Show irreducible polynomial by factorization in $\mathbb{F}_2[X]$ and $\mathbb{F}_3[X]$

Question

I found a problem, I don't really know how to solve, although it should be something very easy, since it is stuff of Algebra I.

Let $f= 29X^5−13X^4−44X^3+ 18X^2+ 35X+ 10\in\mathbb{Z}[X]$.

1) Decompose $f$ into irreducible factors in $\mathbb{F}_2[X]$ and $\mathbb{F}_3[X]$.

2) Conclude: $f$ is irreducible over $\mathbb{Z}$ and $\mathbb{Q}$.

1) Is clear: $\bar{f}=X^5+X^4+ X\in\mathbb{F}_2[X]$ and $\bar{f}= 2X^5−X^4−2X^3+ 2X+ 1\in\mathbb{F}_3[X]$.

So $\bar{f}=X^5+X^4+ X=X(X^4+X^3+1)\in\mathbb{F}_2[X]$ and $X^4+X^3+1$ is irreducible, because $0+0+1=1=1+1+1$ in $\mathbb{F}_2$.

Edit: because no irreducible polynominal with degree $\le 2$ divides the latter polynominal.

Furthermore, $\bar{f}=2X^5−X^4−2X^3+ 2X+ 1=2X^5+2X^4+X^3+ 2X+ 1\in\mathbb{F}_3[X]$ is irreducible, because $f(0)=1$, $f(1)=8=2,f(2)=109=1$.

Edit: $\bar{f}=2X^5−X^4−2X^3+ 2X+ 1=2X^5+2X^4+X^3+ 2X+ 1=2(X^2+1)(X^3+X^2+X+2)\in\mathbb{F}_3[X]$ with irreducible factors.
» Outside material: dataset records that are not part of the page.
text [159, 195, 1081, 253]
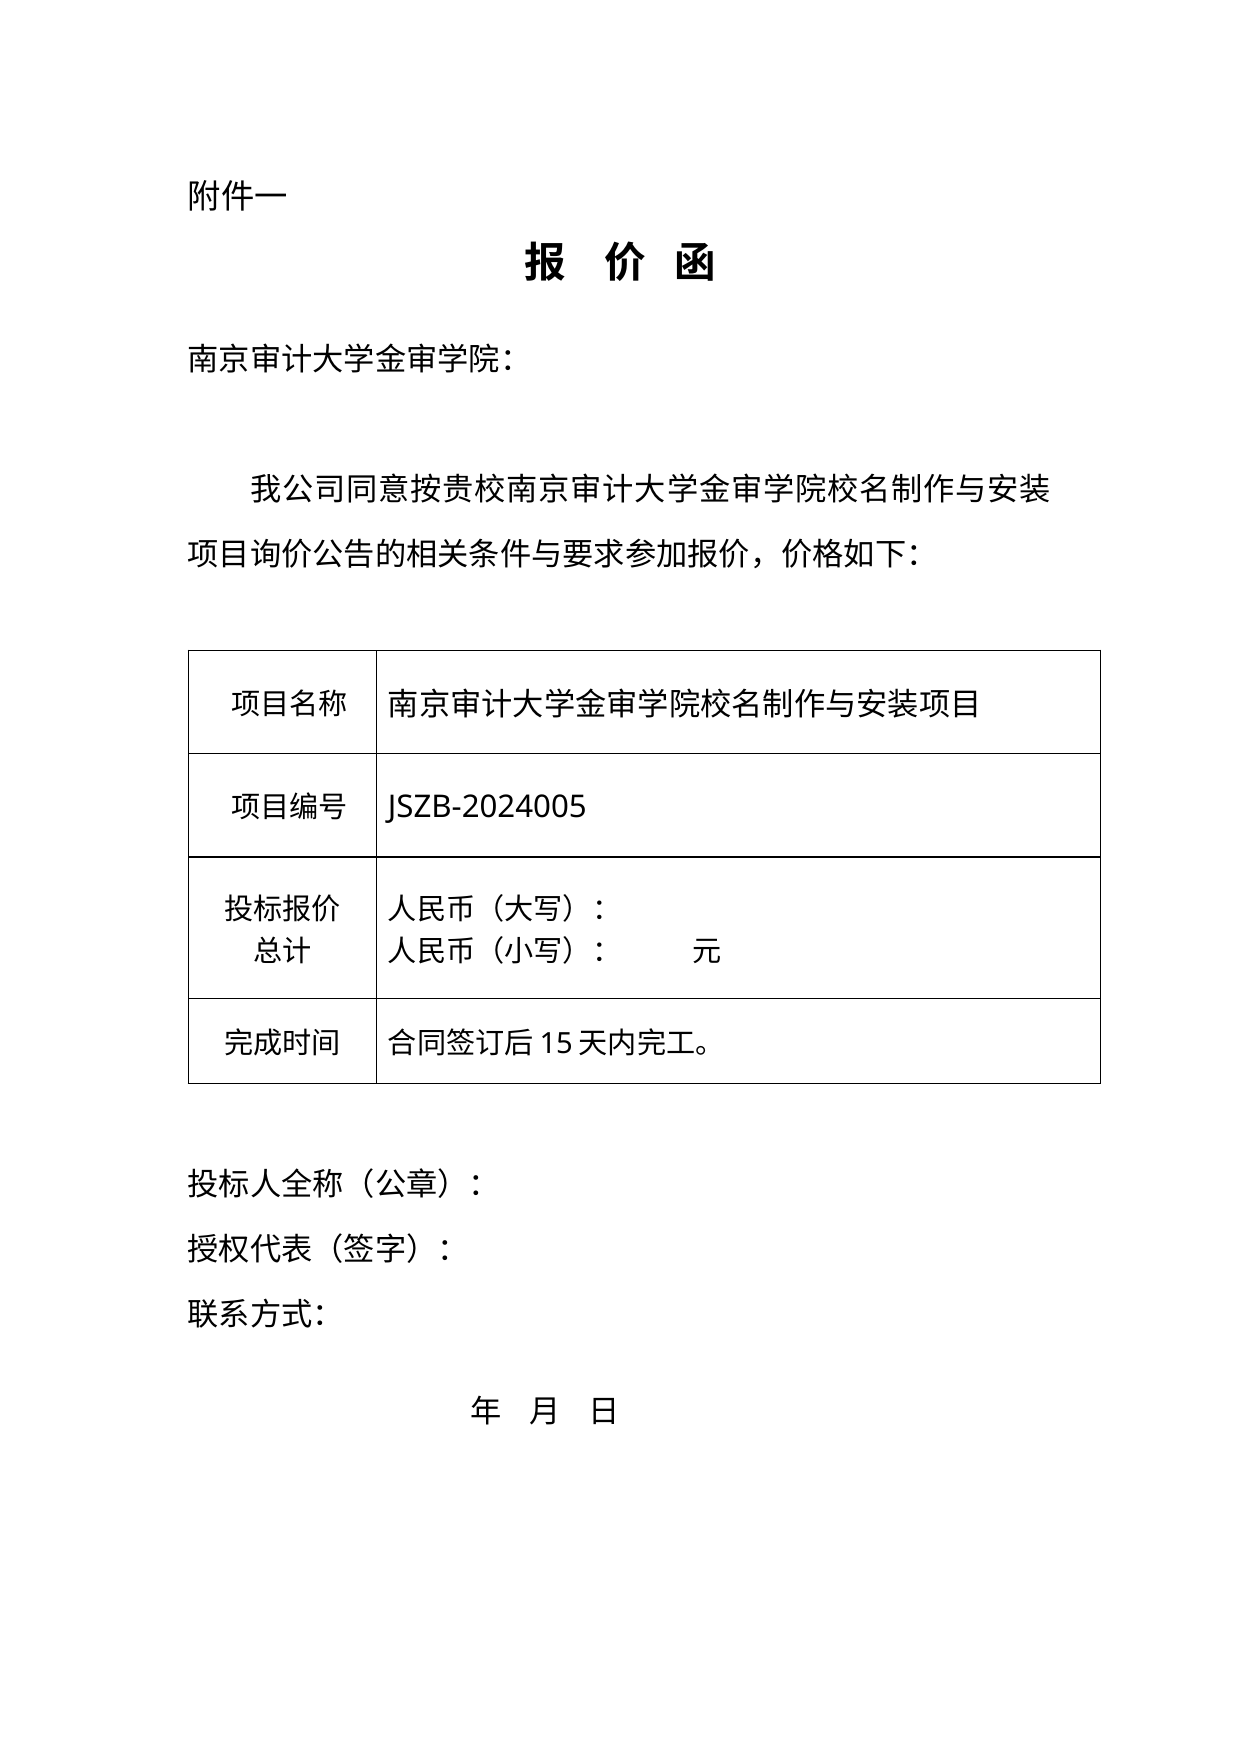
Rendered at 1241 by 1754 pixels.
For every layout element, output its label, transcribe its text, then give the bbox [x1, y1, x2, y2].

table_header 项目名称 [189, 651, 376, 753]
text 报 价 函 [187, 227, 1053, 292]
text 我公司同意按贵校南京审计大学金审学院校名制作与安装项目询价公告的相关条件与要求参加报价，价格如下： [187, 454, 1053, 584]
text 年 月 日 [187, 1376, 1053, 1441]
table_cell 人民币（大写）： 人民币（小写）： 元 [377, 858, 1100, 998]
text 授权代表（签字）： [187, 1214, 1053, 1279]
table_cell 合同签订后15天内完工。 [377, 999, 1100, 1083]
text 南京审计大学金审学院： [187, 324, 1053, 389]
text 附件一 [187, 162, 1053, 227]
table_header 南京审计大学金审学院校名制作与安装项目 [377, 651, 1100, 753]
table_cell JSZB-2024005 [377, 754, 1100, 856]
table_cell 投标报价 总计 [189, 858, 376, 998]
table_cell 项目编号 [189, 754, 376, 856]
text 投标人全称（公章）： [187, 1149, 1053, 1214]
text 联系方式： [187, 1279, 1053, 1344]
table_cell 完成时间 [189, 999, 376, 1083]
Thank you Nicolas!

2) It's clear: If $f$ is irreducible over $\mathbb{Z}$, then it is irreducible over $\mathbb{Q}$ by a basic theorem of algebra, which gives this result (in deed equivalence) for factorial rings (UFD) and their field of fractions.

But I don't know how to conclude irreducibility by using 1). Is it something about the degree of the irreducible polynomials?

Thank you for your answers!

Answer 1

We have $\bar{f}=X(X^4+X^3+1)\in\mathbb{F}_2[X]$ and $\bar f=2(X^2+1)(X^3+X^2+X+2)\in\mathbb F_3[X]$ (credit to Macavity) factorizations into irreducibles.
If $f$ is reducible over $\mathbb Z$ then $f=gh$ with $g,h\in\mathbb Z[X]$. We have $\deg g+\deg h=5$, $1\le\deg g<5$ and $1\le\deg h<5$. Moreover, the possible leading coefficients of $g$ and $h$ are $1$ and $29$, respectively $-1$ and $-29$, and all of them are non-zero modulo $2$, respectively $3$.
Now reduce $f=gh$ modulo $2$ and get $\bar f=\bar g\bar h$. Furthermore, $\deg\bar g=\deg g$ and $\deg\bar h=\deg h$, so $\deg g=1$ and $\deg h=4$ (or vice versa).
Then reduce $f=gh$ modulo $3$ and similarly get $\deg g=2$ and $\deg h=3$ (or vice versa).
Thus we reached a contradiction.

Answer 2

$X^4+X^3+1$ is irreducible, because $0+0+1=1=1+1+1$ in $\mathbb{F}_2$

Not true: or, at least, the part about being irreducible because it doesn't contain any linear factors. A polynomial can have no linear factors and still be reducible. Consider \begin{align} p = \left( X^2 + X + 1 \right) \in \mathbb{F}_2[X] \end{align}

Then certainly $p^2$ has no linear factors and is reducible.

To prove reducibility in a finite field, the only way that (I) know of is to find all reducible polynomials of degree (in this case) 3 or less. If none of those polynomials divide your polynomial, then its reducible.

The reasoning being that, if your polynomial was reducible in $\mathbb{Z}$, then $p=fg$ and thus, can be factored in $\mathbb{F}_p$, $p$ a prime. Since no such factorization exists in $\mathbb{F}_2$ (assuming that your polynomial over $\mathbb{F}_2$ is actually irreducible), there is no way that it can factor over $\mathbb{Z}$.